Family of African cruise ship employee “heartbroken” there is no burial

Cousin expresses frustration with lengthy process to view body

 

NASSAU, BAHAMAS – The family of South African cruise ship employee, Nobuhle Ntombenhle Bhengu, are struggling to come to grips with the fact that they will not be able to have a proper burial for their loved one.

Bhengu, an employee of the Mediterranean Shipping Company, fell ill while the cruise ship was docked at the port of Nassau last month. She was taken to hospital and later died on Feb. 12.

Health officials confirmed to Eyewitness News yesterday that the deceased contracted tuberculous and a statement released from the Ministry of Foreign Affairs indicated that the public health standards of both countries would not allow for the body to be repatriated.

Bhengu’s cousin, however, Tobie Bhengu, in an interview with Eyewitness News referred to the situation as “heartbreaking” and the most difficult that he has ever had to deal with.

“We were told that we would not see the body, that was our biggest problem,” he said yesterday.

“If we did not see the body how would we know whose ashes we would get? The government eventually agreed to let us at least see the body, and now we are expecting more family members later this week so that we can say our last goodbyes.”
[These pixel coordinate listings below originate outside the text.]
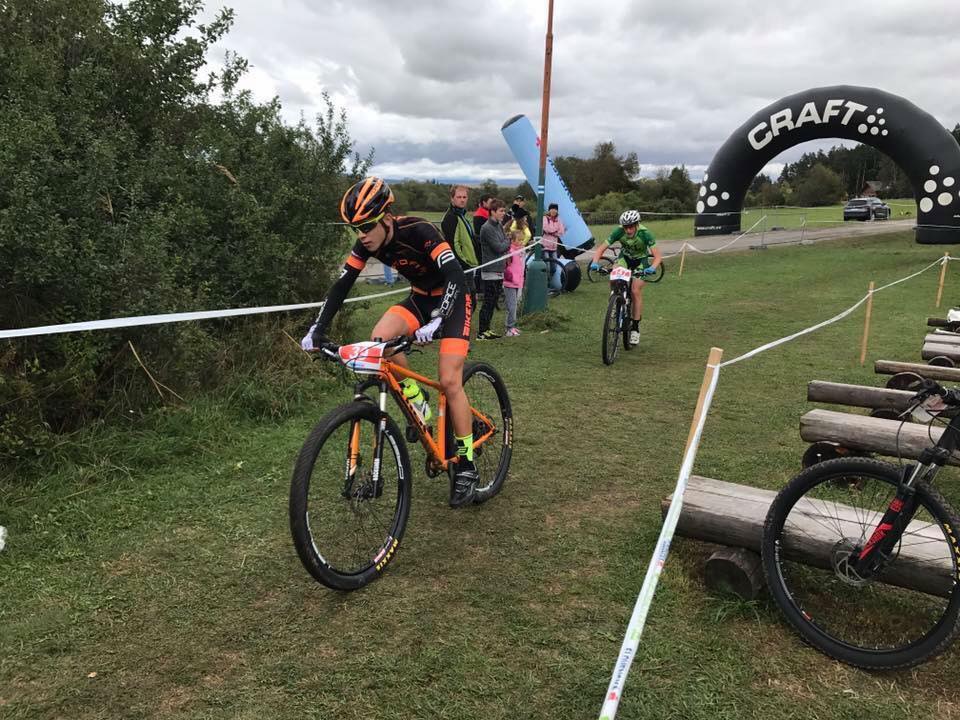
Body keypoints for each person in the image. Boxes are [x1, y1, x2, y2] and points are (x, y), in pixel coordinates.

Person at [301, 177, 479, 507]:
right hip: (420, 298)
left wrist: (440, 317)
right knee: (380, 340)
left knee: (450, 380)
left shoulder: (419, 230)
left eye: (367, 226)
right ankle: (418, 401)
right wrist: (317, 329)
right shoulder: (365, 244)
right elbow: (342, 285)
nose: (362, 235)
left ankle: (466, 464)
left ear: (386, 218)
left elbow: (455, 273)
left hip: (454, 299)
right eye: (355, 228)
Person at [589, 210, 662, 346]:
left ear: (637, 224)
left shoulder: (645, 234)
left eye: (631, 227)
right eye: (625, 227)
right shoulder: (618, 231)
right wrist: (594, 262)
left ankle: (635, 328)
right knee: (614, 274)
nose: (628, 230)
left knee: (635, 290)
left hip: (641, 261)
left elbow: (657, 256)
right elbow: (601, 249)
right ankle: (615, 299)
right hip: (625, 258)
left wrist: (652, 268)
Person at [476, 199, 510, 340]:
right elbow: (499, 247)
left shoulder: (499, 225)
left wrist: (505, 241)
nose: (503, 213)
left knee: (493, 301)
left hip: (499, 269)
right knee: (488, 301)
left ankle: (487, 329)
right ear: (493, 212)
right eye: (501, 211)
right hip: (490, 270)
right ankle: (482, 332)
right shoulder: (487, 228)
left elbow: (504, 241)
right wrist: (508, 241)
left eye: (504, 211)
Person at [441, 184, 480, 303]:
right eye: (459, 197)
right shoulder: (451, 218)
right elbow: (453, 246)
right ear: (452, 199)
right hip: (461, 267)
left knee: (471, 300)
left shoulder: (461, 216)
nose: (462, 200)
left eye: (464, 197)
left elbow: (469, 239)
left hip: (469, 265)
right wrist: (464, 264)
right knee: (465, 302)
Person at [502, 228, 526, 336]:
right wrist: (510, 277)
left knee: (514, 306)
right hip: (510, 283)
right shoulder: (510, 251)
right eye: (519, 240)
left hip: (517, 282)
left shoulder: (520, 251)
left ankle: (512, 326)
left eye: (522, 240)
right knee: (511, 306)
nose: (521, 242)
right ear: (512, 240)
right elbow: (506, 266)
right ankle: (509, 328)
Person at [541, 202, 566, 292]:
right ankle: (544, 286)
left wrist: (552, 232)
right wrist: (555, 231)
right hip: (545, 246)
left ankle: (549, 283)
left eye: (555, 209)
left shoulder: (559, 219)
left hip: (554, 247)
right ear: (549, 210)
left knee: (554, 267)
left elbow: (561, 232)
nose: (554, 211)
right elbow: (545, 228)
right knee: (547, 267)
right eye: (552, 209)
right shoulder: (545, 218)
Tobie Bhengu also took issue with the length of time the entire process took to get to this point.

“Most things have not been clear to us. They told us about two weeks and it has been over a month to get where we are today,” he said.

“It has been one thing after the next. Sometimes I was not hearing from anyone at all and many times it was waiting on a simple signature to get to the next step. I have been here more than one month.”

Eyewitness News understands that the decision for cremation was made to avoid any health risks or the spread of TB.

A close friend of the deceased, identified as Cozy said that the two were inseparable and the family has suffered a great loss.

“We were always together, like two people in love,” she said.

Cozy recalled the last time she spoke to Bhengu, noting that the conversation was an emotional one.

“We said I love you to each other like we always do. I just wish that she was able to come home before the sickness got so bad that she was unable to travel.”

She added that it was vitally important for her loved ones remains to return home so that the family is able to maintain their burial traditions.

“We can’t deceive or change our religion. We perform our special ceremonies and we know where the body and grave actually is. That is our tradition and now we have to go against that.”

The family said they plan to bury Bhengu’s ashes alongside her mother’s grave in South Africa.